◆ **Set exercise**
Copy every line of the data that follows, word for word, keeping each line as it stands.

◆ **Records supplied**
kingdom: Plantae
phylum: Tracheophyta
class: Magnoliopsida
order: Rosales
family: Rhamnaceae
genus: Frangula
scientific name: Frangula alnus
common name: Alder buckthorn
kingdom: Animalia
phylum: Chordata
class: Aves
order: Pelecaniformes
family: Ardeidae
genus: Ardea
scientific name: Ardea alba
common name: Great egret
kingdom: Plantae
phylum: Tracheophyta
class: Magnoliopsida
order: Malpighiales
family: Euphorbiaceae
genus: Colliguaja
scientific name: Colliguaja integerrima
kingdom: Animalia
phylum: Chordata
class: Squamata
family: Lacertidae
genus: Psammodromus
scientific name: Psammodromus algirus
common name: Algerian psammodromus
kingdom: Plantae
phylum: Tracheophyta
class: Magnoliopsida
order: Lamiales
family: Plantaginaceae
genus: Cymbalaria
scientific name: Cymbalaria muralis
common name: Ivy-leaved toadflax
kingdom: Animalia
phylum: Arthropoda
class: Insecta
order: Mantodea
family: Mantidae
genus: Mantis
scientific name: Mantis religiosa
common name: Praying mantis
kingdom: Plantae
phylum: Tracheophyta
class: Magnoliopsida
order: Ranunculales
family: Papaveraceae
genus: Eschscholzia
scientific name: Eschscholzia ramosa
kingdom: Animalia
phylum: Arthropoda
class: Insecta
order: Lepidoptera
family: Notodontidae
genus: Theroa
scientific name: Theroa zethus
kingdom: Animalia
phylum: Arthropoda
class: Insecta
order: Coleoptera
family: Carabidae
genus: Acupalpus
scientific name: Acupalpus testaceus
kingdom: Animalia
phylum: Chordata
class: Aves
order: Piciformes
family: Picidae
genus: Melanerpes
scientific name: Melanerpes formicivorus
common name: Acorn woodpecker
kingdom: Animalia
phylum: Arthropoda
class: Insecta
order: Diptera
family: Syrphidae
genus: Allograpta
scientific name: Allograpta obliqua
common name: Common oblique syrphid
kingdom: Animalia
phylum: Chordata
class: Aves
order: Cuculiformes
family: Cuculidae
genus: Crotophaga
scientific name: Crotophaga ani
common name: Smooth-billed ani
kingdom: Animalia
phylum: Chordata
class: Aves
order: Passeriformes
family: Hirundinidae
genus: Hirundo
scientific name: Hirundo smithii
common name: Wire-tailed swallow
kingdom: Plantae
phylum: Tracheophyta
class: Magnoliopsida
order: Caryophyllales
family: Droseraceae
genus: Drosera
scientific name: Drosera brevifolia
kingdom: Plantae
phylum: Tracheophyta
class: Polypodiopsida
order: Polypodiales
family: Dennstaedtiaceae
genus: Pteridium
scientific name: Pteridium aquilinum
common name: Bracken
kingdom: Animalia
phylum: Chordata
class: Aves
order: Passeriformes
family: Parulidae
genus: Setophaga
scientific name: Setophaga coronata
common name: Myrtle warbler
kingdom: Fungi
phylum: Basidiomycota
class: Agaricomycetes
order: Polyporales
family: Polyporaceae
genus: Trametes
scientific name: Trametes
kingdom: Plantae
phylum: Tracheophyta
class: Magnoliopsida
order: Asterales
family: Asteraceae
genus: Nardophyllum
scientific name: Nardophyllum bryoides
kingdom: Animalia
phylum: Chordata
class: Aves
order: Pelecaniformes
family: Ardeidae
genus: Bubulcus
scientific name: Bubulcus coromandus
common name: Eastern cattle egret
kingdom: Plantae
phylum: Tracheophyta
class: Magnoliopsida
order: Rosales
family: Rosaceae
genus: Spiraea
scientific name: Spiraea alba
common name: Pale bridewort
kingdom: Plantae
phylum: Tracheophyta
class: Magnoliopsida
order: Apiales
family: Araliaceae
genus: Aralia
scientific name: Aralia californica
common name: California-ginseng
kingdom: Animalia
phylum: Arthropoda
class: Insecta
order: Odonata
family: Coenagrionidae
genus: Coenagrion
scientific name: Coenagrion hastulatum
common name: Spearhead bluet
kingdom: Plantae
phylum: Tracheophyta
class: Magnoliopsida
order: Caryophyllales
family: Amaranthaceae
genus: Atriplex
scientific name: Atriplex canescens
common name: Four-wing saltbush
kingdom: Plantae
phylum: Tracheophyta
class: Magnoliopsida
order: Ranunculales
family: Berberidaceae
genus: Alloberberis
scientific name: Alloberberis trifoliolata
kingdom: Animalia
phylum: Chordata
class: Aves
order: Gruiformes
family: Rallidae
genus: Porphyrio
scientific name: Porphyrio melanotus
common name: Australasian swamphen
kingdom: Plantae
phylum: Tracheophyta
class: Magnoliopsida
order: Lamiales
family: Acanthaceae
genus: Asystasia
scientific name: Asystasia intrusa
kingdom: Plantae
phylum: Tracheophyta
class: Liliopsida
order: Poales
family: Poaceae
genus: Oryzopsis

◆ **Exercise answer**
kingdom: Plantae
phylum: Tracheophyta
class: Magnoliopsida
order: Rosales
family: Rhamnaceae
genus: Frangula
scientific name: Frangula alnus
common name: Alder buckthorn
kingdom: Animalia
phylum: Chordata
class: Aves
order: Pelecaniformes
family: Ardeidae
genus: Ardea
scientific name: Ardea alba
common name: Great egret
kingdom: Plantae
phylum: Tracheophyta
class: Magnoliopsida
order: Malpighiales
family: Euphorbiaceae
genus: Colliguaja
scientific name: Colliguaja integerrima
kingdom: Animalia
phylum: Chordata
class: Squamata
family: Lacertidae
genus: Psammodromus
scientific name: Psammodromus algirus
common name: Algerian psammodromus
kingdom: Plantae
phylum: Tracheophyta
class: Magnoliopsida
order: Lamiales
family: Plantaginaceae
genus: Cymbalaria
scientific name: Cymbalaria muralis
common name: Ivy-leaved toadflax
kingdom: Animalia
phylum: Arthropoda
class: Insecta
order: Mantodea
family: Mantidae
genus: Mantis
scientific name: Mantis religiosa
common name: Praying mantis
kingdom: Plantae
phylum: Tracheophyta
class: Magnoliopsida
order: Ranunculales
family: Papaveraceae
genus: Eschscholzia
scientific name: Eschscholzia ramosa
kingdom: Animalia
phylum: Arthropoda
class: Insecta
order: Lepidoptera
family: Notodontidae
genus: Theroa
scientific name: Theroa zethus
kingdom: Animalia
phylum: Arthropoda
class: Insecta
order: Coleoptera
family: Carabidae
genus: Acupalpus
scientific name: Acupalpus testaceus
kingdom: Animalia
phylum: Chordata
class: Aves
order: Piciformes
family: Picidae
genus: Melanerpes
scientific name: Melanerpes formicivorus
common name: Acorn woodpecker
kingdom: Animalia
phylum: Arthropoda
class: Insecta
order: Diptera
family: Syrphidae
genus: Allograpta
scientific name: Allograpta obliqua
common name: Common oblique syrphid
kingdom: Animalia
phylum: Chordata
class: Aves
order: Cuculiformes
family: Cuculidae
genus: Crotophaga
scientific name: Crotophaga ani
common name: Smooth-billed ani
kingdom: Animalia
phylum: Chordata
class: Aves
order: Passeriformes
family: Hirundinidae
genus: Hirundo
scientific name: Hirundo smithii
common name: Wire-tailed swallow
kingdom: Plantae
phylum: Tracheophyta
class: Magnoliopsida
order: Caryophyllales
family: Droseraceae
genus: Drosera
scientific name: Drosera brevifolia
kingdom: Plantae
phylum: Tracheophyta
class: Polypodiopsida
order: Polypodiales
family: Dennstaedtiaceae
genus: Pteridium
scientific name: Pteridium aquilinum
common name: Bracken
kingdom: Animalia
phylum: Chordata
class: Aves
order: Passeriformes
family: Parulidae
genus: Setophaga
scientific name: Setophaga coronata
common name: Myrtle warbler
kingdom: Fungi
phylum: Basidiomycota
class: Agaricomycetes
order: Polyporales
family: Polyporaceae
genus: Trametes
scientific name: Trametes
kingdom: Plantae
phylum: Tracheophyta
class: Magnoliopsida
order: Asterales
family: Asteraceae
genus: Nardophyllum
scientific name: Nardophyllum bryoides
kingdom: Animalia
phylum: Chordata
class: Aves
order: Pelecaniformes
family: Ardeidae
genus: Bubulcus
scientific name: Bubulcus coromandus
common name: Eastern cattle egret
kingdom: Plantae
phylum: Tracheophyta
class: Magnoliopsida
order: Rosales
family: Rosaceae
genus: Spiraea
scientific name: Spiraea alba
common name: Pale bridewort
kingdom: Plantae
phylum: Tracheophyta
class: Magnoliopsida
order: Apiales
family: Araliaceae
genus: Aralia
scientific name: Aralia californica
common name: California-ginseng
kingdom: Animalia
phylum: Arthropoda
class: Insecta
order: Odonata
family: Coenagrionidae
genus: Coenagrion
scientific name: Coenagrion hastulatum
common name: Spearhead bluet
kingdom: Plantae
phylum: Tracheophyta
class: Magnoliopsida
order: Caryophyllales
family: Amaranthaceae
genus: Atriplex
scientific name: Atriplex canescens
common name: Four-wing saltbush
kingdom: Plantae
phylum: Tracheophyta
class: Magnoliopsida
order: Ranunculales
family: Berberidaceae
genus: Alloberberis
scientific name: Alloberberis trifoliolata
kingdom: Animalia
phylum: Chordata
class: Aves
order: Gruiformes
family: Rallidae
genus: Porphyrio
scientific name: Porphyrio melanotus
common name: Australasian swamphen
kingdom: Plantae
phylum: Tracheophyta
class: Magnoliopsida
order: Lamiales
family: Acanthaceae
genus: Asystasia
scientific name: Asystasia intrusa
kingdom: Plantae
phylum: Tracheophyta
class: Liliopsida
order: Poales
family: Poaceae
genus: Oryzopsis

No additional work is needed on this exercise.